Moroccan Solar Plant to Bring Energy to 1 Million People
BBC NEWS AT BBC.CO.UK/NEWS
Morocco has launched the Noor 1 Ouarzazate solar thermal plant, the most ambitious project yet from a country determined to be a leader in clean energy. The giant plant will harness the sun’s energy to melt salt, which will hold its heat to power a steam turbine in the evenings.
Morocco’s King Mohammed VI unveiled the Saudi-built plant — one of the world’s biggest — on February 4, 2016, The Associated Press reported.

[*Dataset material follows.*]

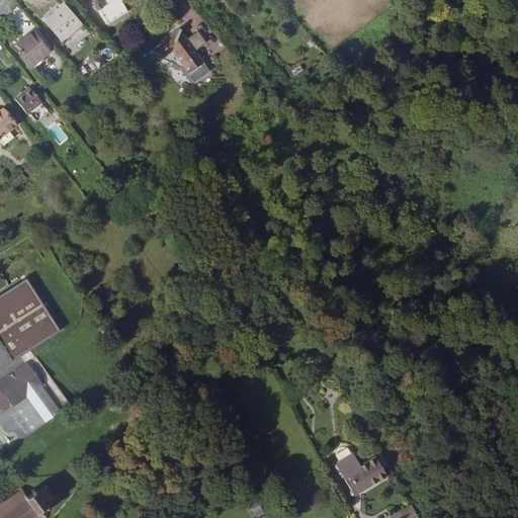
[(98,0),(100,2),(95,5),(106,24),(127,11),(120,0),(98,0)]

The mirrors will cover a space as large as the country’s capital, Rabat. The first phase will generate for three hours after dark. The last stage aims to supply power 20 hours a day. Developers say phase one will bring energy to a million people.

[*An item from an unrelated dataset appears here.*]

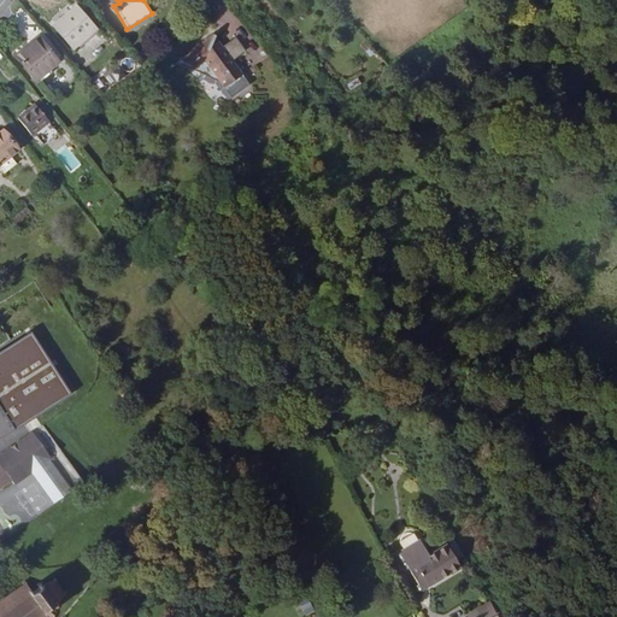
[(76,4),(52,24),(72,50),(97,28),(76,4)]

The next three phases of the project, which are scheduled to start coming online in 2016, will make Noor the “largest solar power production facility in the world,” developers told Agence France-Presse. It will cover 30 square kilometers.
The project is part of Morocco’s pledge to get 42 percent of its electricity generation from renewable sources by 2020.

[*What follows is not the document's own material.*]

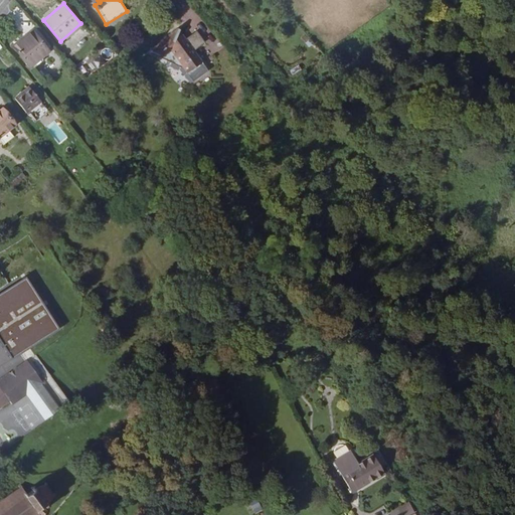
[(179,29),(147,51),(180,65),(181,64),(193,80),(208,69),(202,61),(194,50),(204,42),(196,30),(185,38),(179,42),(174,35),(180,30),(179,29)]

The complex sprang from the king’s vision to turn his country into a renewable energy powerhouse. The country has been 98 percent dependent on imported fossil fuels, but the king believed in the viability of the vast capacity of Atlantic wind, mountain hydro power and scorching Saharan sun.
Morocco has pledged to decrease carbon dioxide emissions 32 percent below business as usual by 2030, conditional on aid to reach the renewables target. Currently Morocco imports electricity from Spain, but engineers hope that will not last long.
Morocco’s previously barren slice of the Sahara is proving useful for generating solar power. Solar thermal technology only works in hot, sunny countries. The price is falling, and its growing capacity to store energy is arousing interest.